The links may connect image files from different backup times, or (initially at least) between two clients at the same time (a branch). The branch paradigm allows two or more clients with nearly identical static data ( say /usr ) to be linked together for the first backup, saving backup storage space. If you are maintaining a thousand user machines with identical non-user partitions, this can save a lot of backup storage space.

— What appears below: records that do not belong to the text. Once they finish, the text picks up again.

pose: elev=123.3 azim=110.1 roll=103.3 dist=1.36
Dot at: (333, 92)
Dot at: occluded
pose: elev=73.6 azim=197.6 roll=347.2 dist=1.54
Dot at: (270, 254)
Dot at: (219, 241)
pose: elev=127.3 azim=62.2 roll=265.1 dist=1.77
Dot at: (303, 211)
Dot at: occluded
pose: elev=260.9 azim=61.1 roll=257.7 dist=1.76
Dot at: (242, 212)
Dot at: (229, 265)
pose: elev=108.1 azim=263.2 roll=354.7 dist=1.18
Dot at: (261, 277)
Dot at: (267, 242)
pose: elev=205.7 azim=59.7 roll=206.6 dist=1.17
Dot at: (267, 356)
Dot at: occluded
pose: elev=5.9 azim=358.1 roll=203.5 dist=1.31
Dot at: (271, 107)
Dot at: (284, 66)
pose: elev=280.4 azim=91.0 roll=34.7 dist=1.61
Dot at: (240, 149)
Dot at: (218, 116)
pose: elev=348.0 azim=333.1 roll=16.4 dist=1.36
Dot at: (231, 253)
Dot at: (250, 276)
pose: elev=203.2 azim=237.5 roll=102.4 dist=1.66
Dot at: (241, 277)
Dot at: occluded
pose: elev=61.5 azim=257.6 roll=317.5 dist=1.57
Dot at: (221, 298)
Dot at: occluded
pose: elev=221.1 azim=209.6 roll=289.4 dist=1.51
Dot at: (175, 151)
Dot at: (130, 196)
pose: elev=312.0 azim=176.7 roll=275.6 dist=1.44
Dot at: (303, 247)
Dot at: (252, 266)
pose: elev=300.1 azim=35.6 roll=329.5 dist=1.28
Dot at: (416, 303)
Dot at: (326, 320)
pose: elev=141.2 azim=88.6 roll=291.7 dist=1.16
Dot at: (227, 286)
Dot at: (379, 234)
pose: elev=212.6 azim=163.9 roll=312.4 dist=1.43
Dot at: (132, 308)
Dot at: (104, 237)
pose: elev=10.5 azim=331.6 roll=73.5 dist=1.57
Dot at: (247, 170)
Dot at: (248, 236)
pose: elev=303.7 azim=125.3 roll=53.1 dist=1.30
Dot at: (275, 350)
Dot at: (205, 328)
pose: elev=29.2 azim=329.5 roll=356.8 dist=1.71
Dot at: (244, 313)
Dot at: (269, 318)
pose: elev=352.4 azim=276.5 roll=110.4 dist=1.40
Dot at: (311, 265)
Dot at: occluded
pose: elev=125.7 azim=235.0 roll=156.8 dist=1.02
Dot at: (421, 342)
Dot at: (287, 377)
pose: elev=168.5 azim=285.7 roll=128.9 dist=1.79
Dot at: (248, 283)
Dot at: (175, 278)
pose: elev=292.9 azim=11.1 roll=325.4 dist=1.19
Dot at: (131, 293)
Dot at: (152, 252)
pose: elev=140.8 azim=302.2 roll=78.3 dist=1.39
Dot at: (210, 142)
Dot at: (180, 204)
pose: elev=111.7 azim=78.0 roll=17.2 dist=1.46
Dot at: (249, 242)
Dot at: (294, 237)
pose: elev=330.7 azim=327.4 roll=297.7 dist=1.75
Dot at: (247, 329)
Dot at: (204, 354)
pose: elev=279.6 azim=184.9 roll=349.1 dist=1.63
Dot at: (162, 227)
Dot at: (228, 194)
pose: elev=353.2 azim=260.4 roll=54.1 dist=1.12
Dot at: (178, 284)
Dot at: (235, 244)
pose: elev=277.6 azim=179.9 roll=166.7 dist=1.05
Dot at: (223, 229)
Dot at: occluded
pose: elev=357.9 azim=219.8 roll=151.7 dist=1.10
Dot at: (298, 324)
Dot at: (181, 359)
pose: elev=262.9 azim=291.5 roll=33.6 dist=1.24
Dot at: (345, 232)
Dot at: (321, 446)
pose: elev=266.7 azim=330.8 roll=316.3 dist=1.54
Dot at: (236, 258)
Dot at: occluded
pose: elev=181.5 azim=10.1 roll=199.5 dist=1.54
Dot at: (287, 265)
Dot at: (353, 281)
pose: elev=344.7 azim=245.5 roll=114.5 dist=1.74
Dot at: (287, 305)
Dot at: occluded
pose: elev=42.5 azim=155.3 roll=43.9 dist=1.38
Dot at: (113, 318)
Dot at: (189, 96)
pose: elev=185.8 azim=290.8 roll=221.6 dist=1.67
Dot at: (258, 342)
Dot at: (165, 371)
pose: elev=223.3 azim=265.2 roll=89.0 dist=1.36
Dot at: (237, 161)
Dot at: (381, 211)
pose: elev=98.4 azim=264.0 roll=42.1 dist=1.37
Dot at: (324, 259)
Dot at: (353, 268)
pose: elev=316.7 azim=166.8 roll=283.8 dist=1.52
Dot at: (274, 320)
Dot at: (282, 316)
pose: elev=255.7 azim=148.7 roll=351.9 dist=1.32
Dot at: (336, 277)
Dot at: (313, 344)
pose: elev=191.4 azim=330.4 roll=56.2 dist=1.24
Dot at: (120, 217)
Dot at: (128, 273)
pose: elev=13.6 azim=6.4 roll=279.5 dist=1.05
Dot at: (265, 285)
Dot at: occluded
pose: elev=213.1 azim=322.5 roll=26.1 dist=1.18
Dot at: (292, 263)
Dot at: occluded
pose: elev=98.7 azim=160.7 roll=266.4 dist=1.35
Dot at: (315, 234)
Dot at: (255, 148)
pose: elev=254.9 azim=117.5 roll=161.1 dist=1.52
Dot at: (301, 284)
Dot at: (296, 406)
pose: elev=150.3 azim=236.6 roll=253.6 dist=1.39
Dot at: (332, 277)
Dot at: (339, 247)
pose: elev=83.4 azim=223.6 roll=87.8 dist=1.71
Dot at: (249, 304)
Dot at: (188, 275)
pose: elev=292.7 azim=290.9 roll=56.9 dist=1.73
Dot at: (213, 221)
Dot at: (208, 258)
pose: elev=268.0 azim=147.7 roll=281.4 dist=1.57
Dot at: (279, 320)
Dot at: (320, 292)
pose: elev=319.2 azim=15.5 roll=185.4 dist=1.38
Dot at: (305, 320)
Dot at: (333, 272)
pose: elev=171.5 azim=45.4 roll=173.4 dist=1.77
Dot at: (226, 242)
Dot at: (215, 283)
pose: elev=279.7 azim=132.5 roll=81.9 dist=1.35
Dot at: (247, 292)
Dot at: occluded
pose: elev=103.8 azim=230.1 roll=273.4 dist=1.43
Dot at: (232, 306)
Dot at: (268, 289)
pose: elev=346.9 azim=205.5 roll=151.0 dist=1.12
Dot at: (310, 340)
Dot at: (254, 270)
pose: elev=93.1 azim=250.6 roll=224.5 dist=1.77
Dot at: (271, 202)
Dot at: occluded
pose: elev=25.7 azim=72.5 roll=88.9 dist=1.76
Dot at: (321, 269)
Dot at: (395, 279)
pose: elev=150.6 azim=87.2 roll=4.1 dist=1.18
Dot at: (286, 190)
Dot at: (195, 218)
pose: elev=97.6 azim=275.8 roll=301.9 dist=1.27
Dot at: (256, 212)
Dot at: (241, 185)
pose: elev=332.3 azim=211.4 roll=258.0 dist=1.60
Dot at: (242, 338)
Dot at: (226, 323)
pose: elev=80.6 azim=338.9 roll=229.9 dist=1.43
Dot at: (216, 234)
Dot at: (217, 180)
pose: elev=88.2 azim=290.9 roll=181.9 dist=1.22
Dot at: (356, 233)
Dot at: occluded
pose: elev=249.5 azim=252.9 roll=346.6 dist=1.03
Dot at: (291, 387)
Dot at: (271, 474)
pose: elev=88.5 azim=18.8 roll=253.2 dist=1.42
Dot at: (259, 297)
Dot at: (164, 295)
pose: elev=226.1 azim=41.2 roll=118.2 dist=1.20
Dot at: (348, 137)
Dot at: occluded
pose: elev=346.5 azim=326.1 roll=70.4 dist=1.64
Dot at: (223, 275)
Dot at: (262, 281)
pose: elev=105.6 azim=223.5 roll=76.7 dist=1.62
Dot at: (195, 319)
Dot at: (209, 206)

The dirvish documentation isn't clear about setting up branches. Let's invent an example. We have a server named Mom, and three clients named Tom, Dick, and Jane. Tom is a Mac, while Dick and Jane are two nearly identical Redhat-9 laptops (with different user data, of course). Backup images from /usr on Tom is stored in its own vault, tomusr, while backup images from Dick and Jane are stored together in another vault, rh9usr. All vaults fit into one bank on one partition on one disk on Mom. The bank is just the directory name /media/backup1, which contains the vaults . For our example, are two vaults stored in this bank, as /media/backup1/tomusr and /media/backup1/rh9usr . The two vaults contain three per-vault dirvish configuration files for the different /usr partitions, as follows:
/media/backup1/tomusr/dirvish/default.conf: client: tom tree: /usr xdev: 1 index: gzip image-default: %Y-%m%d /media/backup1/rh9usr/dirvish/dick.conf: client: dick tree: /usr xdev: 1 index: gzip image-default: dick-%Y-%m%d /media/backup1/rh9usr/dirvish/jane.conf: client: jane tree: /usr xdev: 1 index: gzip image-default: jane-%Y-%m%d
The first vault stands alone, the second two will be used together. We can initialize three images into two vaults like so:
/usr/local/sbin/dirvish --init --vault tomusr /usr/local/sbin/dirvish --init --branch rh9usr:dick /usr/local/sbin/dirvish --reference dick --branch rh9usr:jane
Daily backups can use these lines in /etc/dirvish/master.conf:
Runall:
...
tomusr 03:00
...
rh9usr 03:00
...The daily images will be stored as:
/media/backup1/tomusr/... # the vault for tom:/usr /media/backup1/tomusr/dirvish/... # tomusr config files /media/backup1/tomusr/2005-0315/... # a nightly image /media/backup1/tomusr/2005-0315/exclude # concatenated exclude list /media/backup1/tomusr/2005-0315/index.gz # a list of all the files /media/backup1/tomusr/2005-0315/log # detailed log of rsync events /media/backup1/tomusr/2005-0315/summary # summary of the backup /media/backup1/tomusr/2005-0315/tree/... # the files themselves /media/backup1/tomusr/2005-0315/tree/bin/... # /usr/bin/... /media/backup1/tomusr/2005-0315/tree/dict/... # /usr/dict/... ... /media/backup1/tomusr/2005-0316/... # the next nightly image ... /media/backup1/tomusr/2005-0317/... # the next nightly image ... /media/backup1/rh9usr/... # the shared vault for dick:/usr . # and jane:/usr /media/backup1/rh9usr/dirvish/... # rh9usr vault config files /media/backup1/rh9usr/dick-2005-0315/... # a nightly image of branch dick:/usr /media/backup1/rh9usr/jane-2005-0315/... # a nightly image of branch jane:/usr /media/backup1/rh9usr/dick-2005-0316/... # next nightly image of dick:/usr /media/backup1/rh9usr/jane-2005-0316/... # next nightly image of jane:/usr
Over time, the two separate rh9 images may diverge from the original image, and from each other. For example, we might change the distro from Redhat 9 to Debian; massive numbers of files will change on each client. The result will be backup images with mostly new files, and a scattering of hard links to the previous image. The sets of new files will be mostly duplicated on the backup drive; dirvish and rsync are not smart enough to know that the new images are mostly similar.
If you do a massive distro change on many similar machines, it might be better to set up a new vault and re-initialize it for the new distro.
It would be nice if we could merge images with programs like FreeDups; unfortunately, a dirvish vault has millions of directory entries, and programs such as freedups do not perform well with data sets of that size.